How does a relational database work
A beginner’s guide to ACID and database transactions
A beginner’s guide to database locking and the lost update phenomena
A beginner’s guide to read and write skew phenomena
ACID is the set of principles defines transaction mechanism.
Transaction is a collection of read/write operations succeding only if all operations in a set succeed.
In a DBMS every SQL statement should be executed in a transaction explicit or implicit (autocommit) so ACID principles are fundamental in this context.
- A - atomicity
- Transaction succeding only if all included operation succeded.
- Transaction should always leave system in a consistent state.
- C - consistency
- All data written to the database should be consistent with internal constraints, triggers, etc.
- I - isolation
- Isolation determines how transaction integrity is visible for another users.
- Isolation is archieved through a pessimistic and optimistic concurrency control.
- D - durability
- Durability guarantees than once commited transaction will survive permanently.
Data is loading in a pages (8Kb size) and DBMS is trying to load it in memory for manipulating.
- When DBMS needs to read data it maps data from disk to memory
- Data is also modifying in memory
- Data is flushed from memory into disk for synchronization
So there is a need to sync data in-memory/on-disk while writing to the memory bufer, so Undo/redo logs are needed to guarantee Atomicity and Durability.
Undo log guarantees data Integrity.
It regulates a cuncurrent transaction execution by a Cuncurency control mechanism.
- Once a transaction has modifyed a table row the row is storing in an Undo log append-only structure.
- If the transaction is rolledback the undo log will be used to reconstruct the in-memory pages to the previous row state
Redo log guarantees data Durability.
Once a transaction was committed data should become persisetent whether database engine is accessable or not.

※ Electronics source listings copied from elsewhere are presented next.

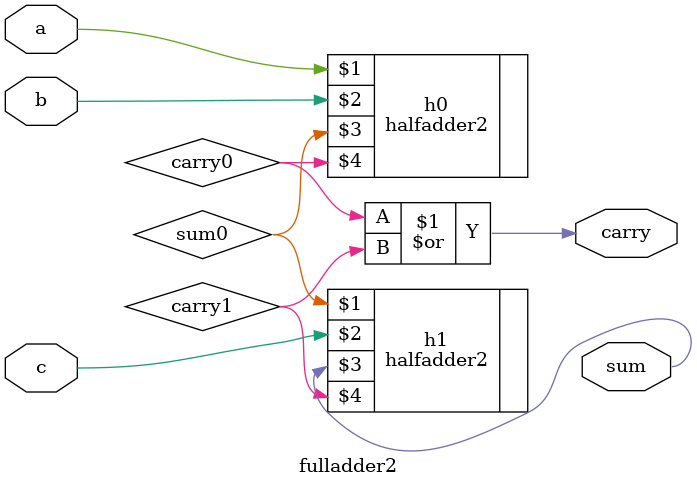
<source format=v>
/*
 * Module fulladder
 * 
 * Inputs: a, b, c
 * Outputs: sum, carry
 * Function: sum = LSB of a + b + c
 * carry = MSB of a + b + c
 */

`include "halfadder2.v"
`define OR or #50

module fulladder2(output sum, carry, 
input a, b, c
                 );

   // Intermediate sum and carry bits.
   wire                 sum0, carry0, carry1;

   // Chain halfadders together to find the LSB of the sum.
   halfadder2
     h0(a, b, sum0, carry0),
     h1(sum0, c, sum, carry1);

   // The carry bit is 1 if any of the last additions carried.
   `OR (carry, carry0, carry1);
endmodule

</source>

Hence not every commit triggers memory synchronisation with disk cause it would decrement DB performance.
- When a transaction commits every data change will be written to the append-only Redo log.
- A relational database system uses checkpoints to synchronize the in-memory dirty pages with their disk-based counterparts.
- To avoid congesting the IO traffic, the synchronization is usually done in chunks during a larger period of time.
- If application crashes DB would use Redo logs to finish synchanization.
Isolation level | Dirty read | Non-repeatabe read | Phantom read |
---|---|---|---|
READ_UNCOMMITTED | + | + | + |
READ_COMMITTED | - | + | + |
REPEATABLE_READ | - | - | + |
SERIALIZABLE | - | - | - |
A dirty read happens when a transaction is allowed to read uncommitted changes of some other running transaction. So, for example, we may read data before Rollback.
Non-repeatable read allows to read data that is just modifying by another process (stalled data).
Phantom read not prevents user to see rows that were inserting by another process after SELECT and fit the query.